Usually, design specs call for wye or delta.
Wye will provide a neutral, and delta won't.
Wye winding insulation can be rated lower tahn delta winding insulatuon for the same applied voltage.
 
DanDel-

As you've mentioned, I like to know the benefits to mfg. of equipment, end-user of equipment, Utilit company. Also, you mentioned that no Neutral line for Delta, then what about the center tap from Delta to get 120V (line to center)...?

thanks
 
The 120 volt circuit is a Wye connection.
Delta does not send any power through a neutral no matter what the load imbalance is between the legs. That requires a wye circuit.
Much of the electrical noise found on telephone lines etc. comes from the current flowing through neutral from wye circuits. I have seen this voltage as high as 110 volts between neighborhoods. Since telephone pairs are insulated at the customer end but referenced to ground at the central office, this results in 110 volts common mode to ground! In one case I worked with, a telephone worker was killed when the voltage to ground was 180 volts because of neutral voltage drop.
When a neutral carrying high currents is cut, the result is often fires and occasionally deaths. When an unbalanced wye feed has its neutral back to the source, or between legs, cut, the underloaded leg will go overvoltage and the overloaded leg will go undervoltage. Either case will destroy equipment. From a safety standpoint, 3 phase delta is safer and cheaper to deliver than 3 phase wye but we do not live in a three phase world. We have both 3 phase and single phase thus we have wye circuits to deliver the single phase power.
 

One reference is Franklin & Franklin, J&P Transformer Book, Butterworths. Tradesoffs are numerous, and out of the scope of this forum to detail. Some self-study will be necessary.
 
thanks for everyone's input...I think as "busbar" suggested, I need to some self studing to better educate myself. I wonder if there is a good and simple to follow book out there...?

thanks again to everyone.
 
The 120V circuit off of a 240V delta with a center tap IS NOT a Wye connection. It is 120V phase to "neutral", available from two of the phases to neutral. The third phase is the "wild leg" and operates at 208V phase to neutral. This neutral is not centered between all of the phases as it is in a wye system, and this is one of the reasons that there has never been a definition of "Neutral" included in the NEC, nobody has written one that includes everything used as a neutral while excluding everything that is not used as a neutral.
 

Is this common to use a large capacity (50 to 60 MVA) step down transformer with on load automatic voltage regulator (+/-)15% for the auxiliaries of a power plant instead of simple on load tap changer?
What is the impact on cost, if such transformer is used?

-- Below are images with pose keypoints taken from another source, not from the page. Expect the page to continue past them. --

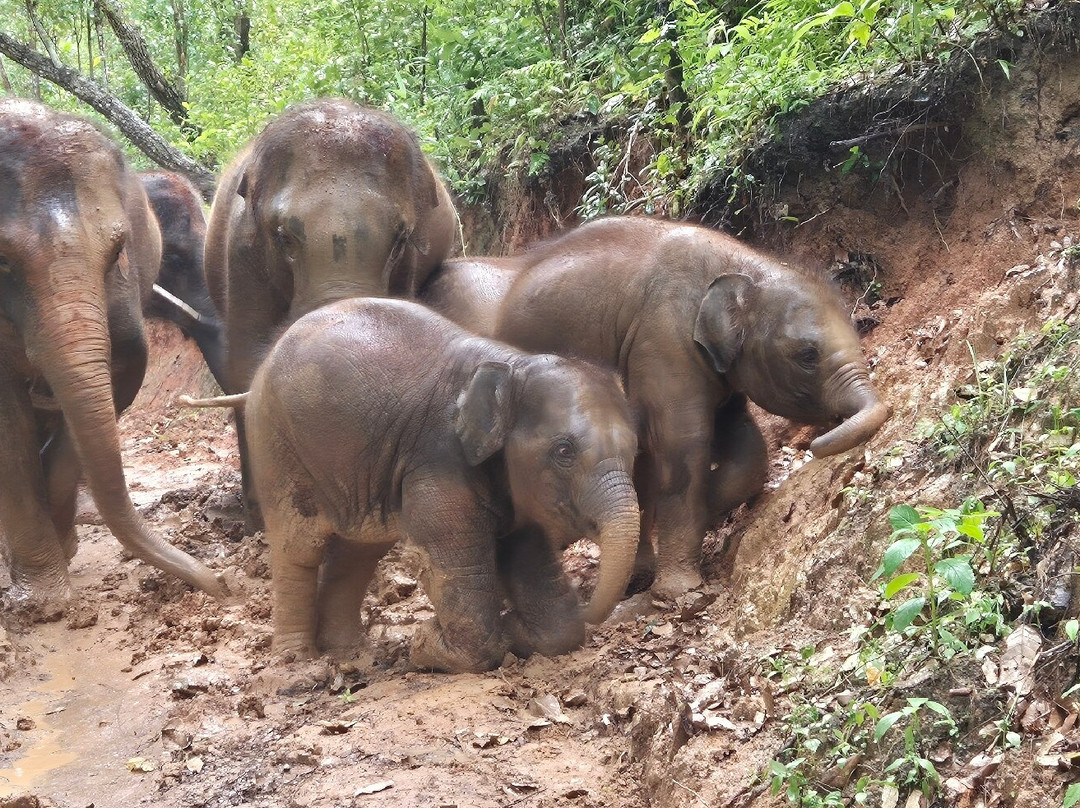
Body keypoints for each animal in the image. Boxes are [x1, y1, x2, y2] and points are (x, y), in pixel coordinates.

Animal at [183, 298, 640, 672]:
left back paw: (348, 651)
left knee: (358, 549)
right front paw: (425, 645)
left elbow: (534, 567)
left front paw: (517, 632)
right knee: (299, 547)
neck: (511, 364)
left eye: (636, 449)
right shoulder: (438, 459)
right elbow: (453, 567)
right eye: (564, 451)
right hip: (276, 446)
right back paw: (297, 665)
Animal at [422, 216, 888, 600]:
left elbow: (744, 440)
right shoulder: (663, 338)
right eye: (807, 355)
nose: (817, 445)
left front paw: (709, 510)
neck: (743, 263)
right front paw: (681, 589)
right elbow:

An expert advised is requested please.

mta0303
 
As previously requested, you need to be a bit more specific about the type of device in question.

If transformers: at least one winding of most transformers is usually specified as delta to trap zero-sequence currents, including 3rd-harmonic currents. The zero-sequence currents end up circulating within the transformer (hence the name "circulating currents") rather than being imposed on the primary transformer supply.